- _Apply what you read_
1 – In the PXF page, restate the part starting with "pxf/bin The PXF" and going on through "pxf-profiles.xml configuration files.", substituting "folder" for "directory" wherever it occurs.
2 – For each statement below, say yes or no according to the PXF configuration page, and quote the words that decide it: (a) PXF is installed on the master node when Greenplum Database is installed. (b) The PXF log directory and log files can be read by any user. (c) When user impersonation is not enabled, read permission must be granted to the gpadmin user.
3 – According to the PXF page, invoking which command installs PXF on the Greenplum Database segment hosts?

Configuring, Initializing, and Managing PXF

A newer version of this documentation is available. Click here to view the most up-to-date release of the Greenplum 5.x documentation.

The Greenplum Platform Extension Framework (PXF) is composed of a Greenplum Database protocol and a Java service that map an external data source to a table definition. This topic describes how to configure, initialize, and manage PXF.

Installing PXF

PXF is installed on your master node when you install Greenplum Database. You install PXF on your Greenplum Database segment hosts when you invoke the gpseginstall command.

You must explicitly initialize and start PXF before you can use the framework. You must also explicitly enable PXF in each database in which you plan to use it.

PXF Install Files/Directories

The following PXF files and directories are installed in your Greenplum Database cluster. These files/directories are relative to $GPHOME:

Directory Description
pxf The PXF installation directory.
pxf/apache-tomcat The PXF tomcat directory.
pxf/bin The PXF script and executable directory.
pxf/conf The PXF configuration directory. This directory contains the pxf-env.sh, pxf-public.classpath, pxf-private.classpath and pxf-profiles.xml configuration files.
pxf/conf-templates Configuration templates for PXF.
pxf/lib The PXF library directory.
pxf/logs, The PXF log file directory. Includes pxf-service.log and Tomcat-related logs including catalina.out. The log directory and log files are readable only by the gpadmin user.
pxf/pxf-service After initializing PXF, the PXF service instance directory.
pxf/run After starting PXF, the PXF run directory. Includes a PXF catalina process id file.
pxf/tomcat-templates Tomcat templates for PXF.

Initializing PXF

You must explicitly initialize the PXF service instance. This one-time initialization creates the PXF service web application. It also updates PXF configuration files to include information specific to your Hadoop cluster configuration.

Prerequisites

Before initializing PXF in your Greenplum Database cluster, ensure that you have:

  • Installed and configured the required Hadoop clients on each Greenplum Database segment host. Refer to Installing and Configuring Hadoop Clients for PXF for instructions.
  • Granted read permission to the HDFS files and directories that will be accessed as external tables in Greenplum Database. If user impersonation is enabled (the default), you must grant this permission to each Greenplum Database user/role name that will use external tables that reference the HDFS files. If user impersonation is not enabled, you must grant this permission to the gpadmin user.

Procedure

Perform the following procedure to initialize PXF on each segment host in your Greenplum Database cluster. You will use the gpssh utility to run a command on multiple hosts.

- _Extracted records_

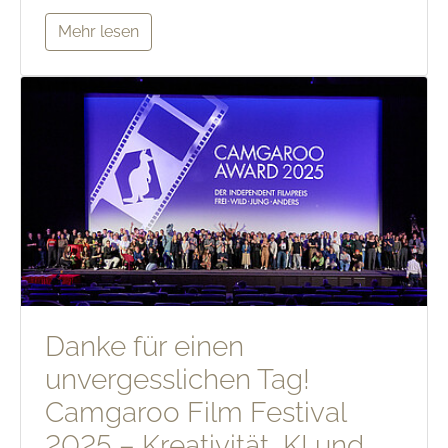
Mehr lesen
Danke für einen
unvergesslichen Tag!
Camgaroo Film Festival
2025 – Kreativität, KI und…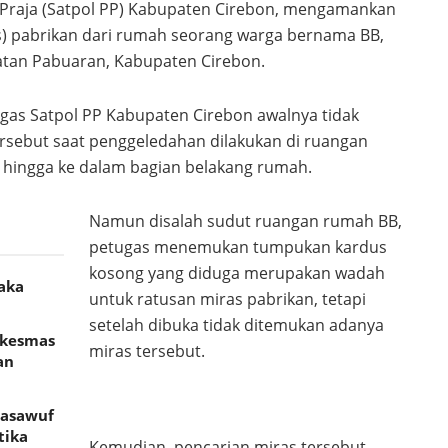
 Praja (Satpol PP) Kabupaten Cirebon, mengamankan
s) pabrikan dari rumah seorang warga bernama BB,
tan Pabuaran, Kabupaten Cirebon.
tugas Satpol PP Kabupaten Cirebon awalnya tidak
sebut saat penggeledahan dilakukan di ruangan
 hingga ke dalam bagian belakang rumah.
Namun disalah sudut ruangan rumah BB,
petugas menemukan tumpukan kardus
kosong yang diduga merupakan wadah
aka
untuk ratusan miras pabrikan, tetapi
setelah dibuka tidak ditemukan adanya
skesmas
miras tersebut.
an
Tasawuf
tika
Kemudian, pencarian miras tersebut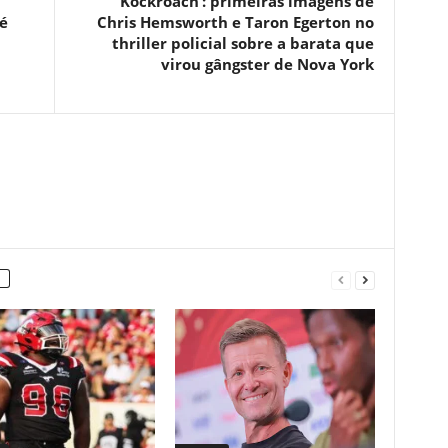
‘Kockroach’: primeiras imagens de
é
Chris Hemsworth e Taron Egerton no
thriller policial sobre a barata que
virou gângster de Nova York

...

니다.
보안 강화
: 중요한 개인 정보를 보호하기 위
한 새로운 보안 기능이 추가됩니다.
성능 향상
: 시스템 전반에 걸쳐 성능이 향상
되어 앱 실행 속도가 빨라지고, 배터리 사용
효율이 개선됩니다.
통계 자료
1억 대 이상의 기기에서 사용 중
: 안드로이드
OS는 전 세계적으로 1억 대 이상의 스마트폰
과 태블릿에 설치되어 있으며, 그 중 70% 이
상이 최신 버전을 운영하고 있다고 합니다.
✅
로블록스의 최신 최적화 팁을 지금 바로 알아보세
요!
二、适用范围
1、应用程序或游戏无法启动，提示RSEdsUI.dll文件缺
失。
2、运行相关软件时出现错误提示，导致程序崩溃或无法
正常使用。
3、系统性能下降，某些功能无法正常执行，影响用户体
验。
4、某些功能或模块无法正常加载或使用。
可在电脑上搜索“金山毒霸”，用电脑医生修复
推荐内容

---

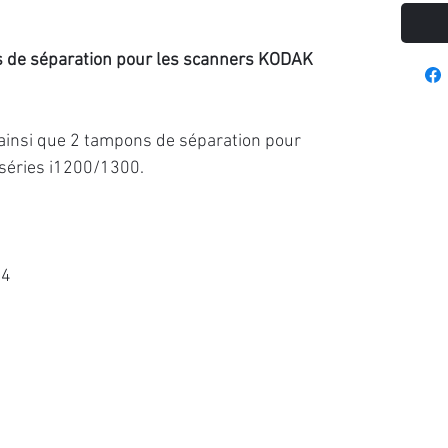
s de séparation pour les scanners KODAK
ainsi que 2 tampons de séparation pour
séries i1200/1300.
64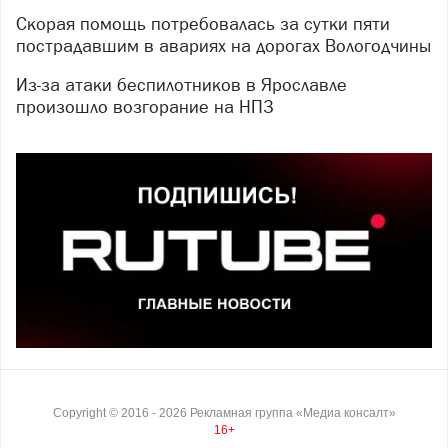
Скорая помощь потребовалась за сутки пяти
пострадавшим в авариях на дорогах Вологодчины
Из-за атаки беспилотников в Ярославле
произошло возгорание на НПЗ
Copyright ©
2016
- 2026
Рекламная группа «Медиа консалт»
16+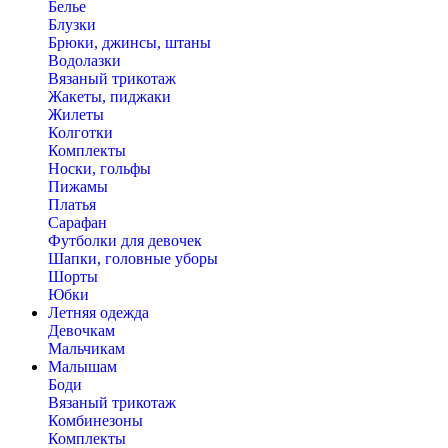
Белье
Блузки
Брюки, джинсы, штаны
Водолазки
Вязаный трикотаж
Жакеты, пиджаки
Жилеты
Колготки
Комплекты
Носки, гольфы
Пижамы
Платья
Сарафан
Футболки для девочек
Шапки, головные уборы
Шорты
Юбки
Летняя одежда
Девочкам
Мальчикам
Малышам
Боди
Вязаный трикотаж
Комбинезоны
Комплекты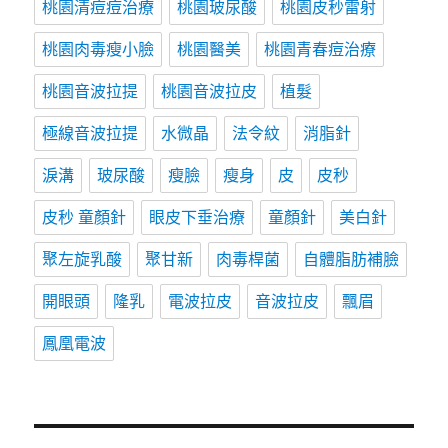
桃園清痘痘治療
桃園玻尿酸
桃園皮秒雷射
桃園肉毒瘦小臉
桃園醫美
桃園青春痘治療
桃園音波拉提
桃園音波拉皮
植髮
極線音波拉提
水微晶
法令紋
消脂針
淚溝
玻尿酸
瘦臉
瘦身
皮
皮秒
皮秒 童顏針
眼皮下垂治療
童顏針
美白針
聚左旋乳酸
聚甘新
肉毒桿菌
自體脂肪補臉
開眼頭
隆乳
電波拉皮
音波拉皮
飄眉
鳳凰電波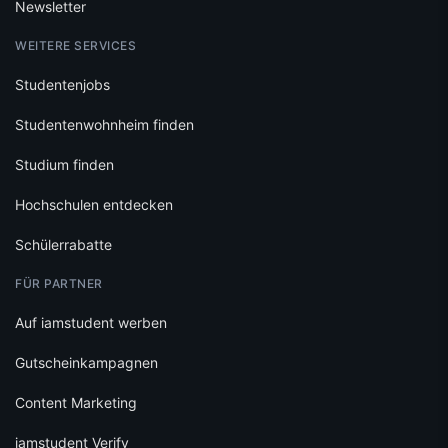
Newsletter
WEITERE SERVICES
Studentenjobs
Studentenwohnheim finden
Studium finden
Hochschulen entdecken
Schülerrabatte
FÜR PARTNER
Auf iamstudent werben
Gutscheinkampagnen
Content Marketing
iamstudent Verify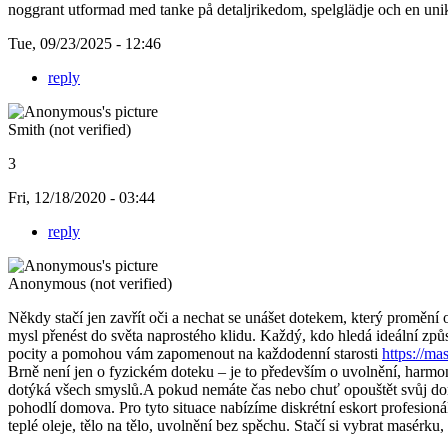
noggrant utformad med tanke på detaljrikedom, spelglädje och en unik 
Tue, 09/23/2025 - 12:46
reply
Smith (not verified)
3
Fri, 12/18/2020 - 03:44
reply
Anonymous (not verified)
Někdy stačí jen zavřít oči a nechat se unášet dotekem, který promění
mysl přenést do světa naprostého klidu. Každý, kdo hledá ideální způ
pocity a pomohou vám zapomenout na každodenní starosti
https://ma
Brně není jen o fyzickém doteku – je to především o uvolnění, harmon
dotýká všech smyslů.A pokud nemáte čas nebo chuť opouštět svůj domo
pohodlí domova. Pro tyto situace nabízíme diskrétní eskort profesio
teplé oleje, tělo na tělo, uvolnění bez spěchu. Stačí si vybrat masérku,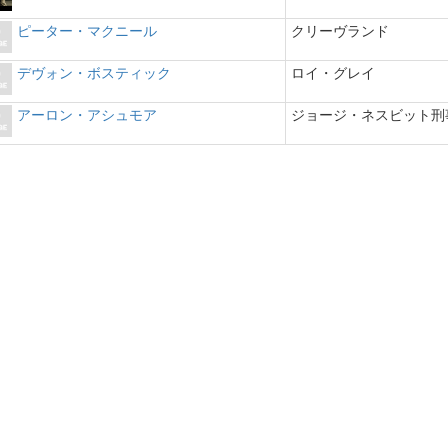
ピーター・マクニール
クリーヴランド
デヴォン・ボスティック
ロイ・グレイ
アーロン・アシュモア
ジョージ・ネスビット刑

- _Expected results_
1 –
pxf/bin The PXF script and executable folder.
pxf/conf The PXF configuration folder. This folder contains the pxf-env.sh, pxf-public.classpath, pxf-private.classpath and pxf-profiles.xml configuration files.

2 –
(a) Yes: "PXF is installed on your master node when you install Greenplum Database."
(b) No: "The log directory and log files are readable only by the gpadmin user."
(c) Yes: "If user impersonation is not enabled, you must grant this permission to the gpadmin user."

3 – The gpseginstall command.